“I’m way hotter today than I was on the day I got married. Recently, the Facebook decade Timehop filled our feeds with pictures from 2009.
‘Can’t believe it’s been ten years!’
‘We were babies back then!’
‘The difference a decade can make…’
My husband played along and shared a picture of our wedding day in December 2009 and it honestly made me wince. He looked absolutely INCREDIBLE, don’t get me wrong, but myself? With my bobbed haircut and crooked smile emphasizing the scars we had recently walked through?
It made me a bit self-conscious to look at. I hadn’t yet learned how to smile in a way that minimized my facial paralysis. Despite all the prenatal vitamins in the world, one year is apparently not enough time to grow back a shaved head. It made me wish I had waited until my new look was closer to what it is now since I’ve had eleven years to recover.
You see, three weeks after getting engaged, I was T-boned by a Mac truck. My fiancé received a call from a mutual friend telling him, ‘Get to the hospital as fast as you can and have someone else drive you. Your wife was in an accident.’ On the drive, he sifted through the uncertainty of what he would be walking into. Maybe my face was scarred or I could be paralyzed. He did NOT prepare himself to be told, ‘She may not make it.’
A nurse pulled him aside before she let him into my emergency surgery room and told him, ‘Ashley had a serious head trauma. Her brain pressure is spiking dangerously high and if it crosses a certain point, she’ll be brain-dead. She is fighting a fever and multiple infections and if this continues, we’ll lose her.’ He lost it. Losing the woman he loved, the woman he had asked to marry him just three weeks before, wasn’t even on his radar.

------

--- EXERCISE ---
According to the passage, how long after getting engaged was the writer hit by the truck? The records have nothing to do with this.

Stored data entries
------

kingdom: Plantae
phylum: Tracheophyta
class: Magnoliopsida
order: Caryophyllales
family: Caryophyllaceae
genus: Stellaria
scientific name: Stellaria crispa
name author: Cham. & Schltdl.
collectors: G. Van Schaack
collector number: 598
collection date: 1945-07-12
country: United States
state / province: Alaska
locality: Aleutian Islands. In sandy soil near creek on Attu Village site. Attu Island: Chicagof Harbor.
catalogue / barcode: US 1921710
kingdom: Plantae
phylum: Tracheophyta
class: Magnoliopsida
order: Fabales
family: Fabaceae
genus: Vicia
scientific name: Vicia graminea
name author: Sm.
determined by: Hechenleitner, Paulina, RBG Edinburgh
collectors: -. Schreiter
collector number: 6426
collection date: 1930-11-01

------

--- TASK ANSWER ---
Three weeks.